Darwin's Radio
- Cover of first edition (hardcover)
- Author: Greg Bear
- Language: English
- Series: Darwin series
- Genre: Science fiction novel
- Publisher: Del Rey
- Publication date: 31 August 1999
- Publication place: United States
- Media type: Print (hardback & paperback)
- Pages: 448
- ISBN: 0-345-42333-X
- OCLC: 40940104
- Dewey Decimal: 813/.54 21
- LC Class: PS3552.E157 D43 1999
- Followed by: Darwin's Children

= Darwin's Radio =

1999 science fiction novel by Greg Bear

Darwin's Radio is a 1999 science fiction novel by Greg Bear. It won the Nebula Award in 2000 for Best Novel and the 2000 Endeavour Award. It was also nominated for the Hugo Award, Locus and Campbell Awards the same year.

The novel's original tagline was "The next great war will be inside us." It was followed by a sequel, Darwin's Children, in 2003.

==Plot summary==
In the novel, a new form of endogenous retrovirus has emerged, SHEVA. It controls human evolution by rapidly evolving the next generation while it is in the womb, leading to speciation.

The novel follows several characters as the "plague" is discovered as well as the panicked reaction of the public and the US government to the disease.

Built into the human genome are non-coding sequences of DNA called introns. Certain portions of those "nonsense" sequences, remnants of prehistoric retroviruses, have been activated and are translating numerous LPCs (large protein complexes). The activation of SHEVA and its consequential sudden speciation was postulated to be controlled by a complex genetic network that perceives a need for modification or to be a human adaptive response to overcrowding. The disease, or rather, gene activation, is passed on laterally from male to female as per an STD. If impregnated, a woman in her first trimester who has contracted SHEVA will miscarry a deformed female fetus made of little more than two ovaries.

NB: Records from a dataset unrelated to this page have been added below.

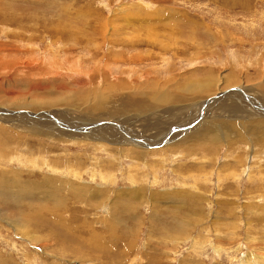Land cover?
Returning a JSON list of instances; mask_svg holds the SVG:
<instances>
[{
    "label": "rangeland",
    "instance_id": "1",
    "mask_svg": "<svg viewBox=\"0 0 264 264\" xmlns=\"http://www.w3.org/2000/svg\"><path fill=\"white\" fill-rule=\"evenodd\" d=\"M237 89L264 106V0H0L6 115L157 139L0 122V264H264V112Z\"/></svg>",
    "mask_w": 264,
    "mask_h": 264
},
{
    "label": "bare ground",
    "instance_id": "2",
    "mask_svg": "<svg viewBox=\"0 0 264 264\" xmlns=\"http://www.w3.org/2000/svg\"><path fill=\"white\" fill-rule=\"evenodd\" d=\"M204 91V90H203ZM248 94V93H247ZM223 95V94H222ZM248 95H250L251 96V94H248ZM253 95V94H252ZM160 96H162V95H160ZM155 97V96H154ZM251 97H253V96H251ZM236 99V98H235ZM160 100L162 101V102H170L171 100H172V98H170L169 96H166L165 94L160 98ZM218 100H220V98H218ZM153 101V100H152ZM159 101V100H158ZM231 101V100H230ZM154 102V101H153ZM155 103H156V101H155ZM163 104V103H162ZM225 105H227L228 106V104H225ZM207 106H208V104H207ZM214 107V106H213ZM221 107V106H220ZM238 107V106H237ZM94 108V107H93ZM223 108V107H222ZM208 109V108H207ZM227 109H228V107H227ZM227 109H225L224 111H218V112H221V113H219L220 115H224L225 117H230V116H233V115H241V113L243 114V112H240V111H234L231 107H230V110H231V112H228L227 111ZM252 109V108H251ZM5 109H0V122L2 123V124H13V122H14V125H15V123H18V124H20V122H26V121H33V119L34 120H39V122H34L33 124H37L40 128H38L37 129V127L35 128V127H33V129L31 128V131H35L36 133H39V132H41V134L40 135H42V134H45V135H48L49 133L51 134V132L52 131H56L55 133H58V134H61L62 135V133H63V135L65 134V135H68V134H70V132H71V134L73 135V137H75V138H77V136L80 134V135H82V137L81 138H86V135H88V136H92L93 137V135L90 133V132H92V131H96V128H99V131H97V133H94V136H99V137H102V140L104 141V142H106V138H108V137H110V138H112L111 137V135H109V128H116V131H117V135H120L121 137V139L123 140V141H127L128 143L130 142V140L128 141V137H130L131 138V141L133 140L134 141V139L136 140V142H138L139 144H145L146 146L147 145H151V144H153L155 141H157V139H155V141H153V140H148V139H146L145 137H144V135L145 134H150V132H148V130H150V129H148L147 128V126H143V125H141L140 126V128H138V127H132V128H129V126H126V127H121V126H118L119 125V123H114V122H112L111 124H109L108 126H106V122H103L104 120H103V118H102V116H94L92 119H87V118H84V117H82L81 115L80 116H76L77 117V119H75L74 117H75V115L73 114H70L69 115V118L70 119H68V117H66L65 119H63L62 117V115H66V113L64 114L63 112H60V113H56V114H54V113H52V111L50 112V111H48L46 114L45 113H42V114H31V113H25V115L24 116H22V115H20V116H12V115H6L7 113H8V111L6 112V111H4ZM219 110V109H218ZM258 111H261L260 109H257ZM62 111H65V110H62ZM94 111H96L97 112V110H94ZM253 111V110H252ZM250 112V111H249ZM254 112H256L255 111V109H254ZM67 113H69V112H67ZM76 113V115L78 114L77 112H75ZM12 114V113H11ZM249 114H251V115H253V116H257V115H255L253 112H250ZM264 114V113H263ZM45 115H47V116H45ZM27 116H29L30 118H26ZM72 116H74V117H72ZM154 116V115H153ZM22 118H24L26 121H23V119ZM49 118H51V120H49V121H47ZM154 118V117H153ZM47 119V120H46ZM150 119V118H149ZM74 120V121H73ZM139 120V119H138ZM146 120V119H145ZM77 121H82V122H77ZM153 121V120H152ZM196 121V120H195ZM84 122V123H83ZM116 122V121H115ZM125 122V121H124ZM244 122V121H243ZM129 124V123H128ZM13 125V126H14ZM56 126H58L59 128H62V129H59V128H57ZM153 126V125H152ZM107 127V128H106ZM128 127V128H127ZM167 127V132L164 134V132H163V136L161 137L162 139H164V138H166V137H164L165 135H167V134H169V133H172V127L170 128V129H168V127L169 126H166ZM165 127V128H166ZM28 128V127H27ZM73 128H78V129H74L73 130ZM136 128H138L137 130H136ZM156 128V127H155ZM179 128H181V127H179ZM179 128H175V130H177V129H179ZM63 129H65V130H63ZM100 129H102L101 131H100ZM70 130V131H69ZM151 130H152V127H151ZM150 130V131H151ZM74 131V132H73ZM78 131V132H77ZM81 131V132H80ZM111 131H113L112 129H111ZM115 131V132H116ZM147 133H146V132ZM154 131V130H153ZM45 132H48V134H46ZM69 132V133H68ZM114 132V131H113ZM123 132V133H122ZM52 133H54V132H52ZM146 136V135H145ZM153 136H154V134H153ZM113 138H114V136H113ZM126 138H128V139H126ZM133 138V139H132ZM167 138L169 139V138H172V137H168L167 136ZM78 139V138H77ZM125 139V140H124ZM152 139V138H151ZM164 140H166V139H164ZM140 141V142H139ZM147 141H149V142H147ZM159 141V140H158ZM142 142V143H141ZM163 142V141H162ZM125 143V142H124ZM125 144H127V143H125ZM145 146V147H146ZM53 178V177H52ZM55 179V178H54ZM56 180V179H55ZM60 185V184H59ZM59 185H56L57 186V188L59 189ZM84 189V191H88V189L87 188H83ZM30 191V190H29ZM83 191V190H82ZM96 191V190H95ZM3 195V194H2ZM90 196V195H89ZM64 198V197H63Z\"/></svg>",
    "mask_w": 264,
    "mask_h": 264
},
{
    "label": "water",
    "instance_id": "3",
    "mask_svg": "<svg viewBox=\"0 0 264 264\" xmlns=\"http://www.w3.org/2000/svg\"><path fill=\"white\" fill-rule=\"evenodd\" d=\"M239 89H237V90H233V91H231L232 93L230 94L231 96H229V98H234V97H237V96H241V97H245V99L246 100H248V101H252L253 102V104H252V106L256 109V108H258V109H260V110H262L263 112H264V106L258 101V100H256L255 98H253V97H251L250 95H248V94H246L245 92H242L241 90H239ZM217 98H221L220 96L218 97L217 96ZM212 101V99H210V100H206L205 102V110H206V106H207V104H208V102H211ZM204 109V108H203ZM11 113H17V112H13V111H11ZM20 113V112H19ZM203 115V113L201 112V116ZM26 118H30L29 116H27ZM199 118H200V116H198L197 118H194V121L192 122V124H190V123H187L186 125H185V128L183 127V129L181 128V129H177L176 131H172V133H169V134H167V135H165L164 137H166L167 138V136L169 137V136H171L173 133H177V132H181V133H184L187 129H190V127L193 125V123L194 122H196L195 120H199ZM23 119V121H26L24 118H22ZM192 119H193V117H192ZM48 120H51V118H49ZM163 141H168L167 139L166 140H163ZM127 142V141H126ZM147 146H149V145H147ZM151 148L153 147L152 146V144H151V146H150Z\"/></svg>",
    "mask_w": 264,
    "mask_h": 264
}]
</instances>
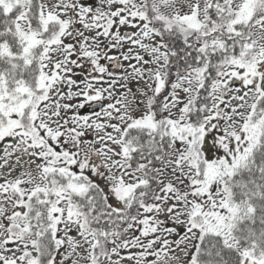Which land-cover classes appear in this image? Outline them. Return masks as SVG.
<instances>
[{
  "label": "snow or ice",
  "instance_id": "snow-or-ice-1",
  "mask_svg": "<svg viewBox=\"0 0 264 264\" xmlns=\"http://www.w3.org/2000/svg\"><path fill=\"white\" fill-rule=\"evenodd\" d=\"M0 264H264V0H0Z\"/></svg>",
  "mask_w": 264,
  "mask_h": 264
}]
</instances>
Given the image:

This "first stage fetus" leaves behind a fertilized egg with 52 chromosomes, rather than the typical 46 characteristic of Homo sapiens sapiens.

During the third trimester of the second-stage pregnancy, both parents go into a pre-speciation puberty to prepare them for the needs of their novel child. Facial pigmentation changes underneath the old skin which begins sloughing off like a mask. Vocal organs alter and olfactory glands sensitize to adapt for a new form of communication. For over a year after the first SHEVA outbreak in the United States, no second-stage fetus is recorded to have been born alive. The new human species is highly sensitive to all varieties of herpes and cannot be viably born to a mother who has ever been infected with any of the virus's many forms, including Epstein-Barr and the chickenpox, thus eliminating 95% of the female population. Anesthetics and pitocin administered during childbirth are also lethal. Thus, while many women contract activated SHEVA, few manage to give birth, making the transition from Homo sapiens sapiens to the new human species very gradual.

The international response to the threat of SHEVA is to form a special task force that works alongside the Centers for Disease Control and Prevention (CDC) to find a vaccine. Because the "disease", called "Herod's Flu", is already in the genome of every person on Earth, the only two options are to inhibit the activation of the SHEVA gene by discovering the signal it used or to abort the second-stage fetus. Due to the rapid mutation rate of the missing-link signal molecule, preventing the activation of the gene is infeasible.

The second option, abortion, was already a controversial issue, and the proposal of handing out free RU 486 is met with social upheaval, adding to the already-chaotic social scene. The general public believes that the government is not placing due importance on the death of countless fetuses or that it already has a cure and refuses to release it. In response, government research facilities are forced to test prospective treatments prematurely and cannot pursue explanations for SHEVA outside of the "disease" category because of the potential reactions from the masses. It is not until viable second-stage fetuses are born that the idea of SHEVA being a part of evolution rather than a disease begins to grow from a few isolated sources.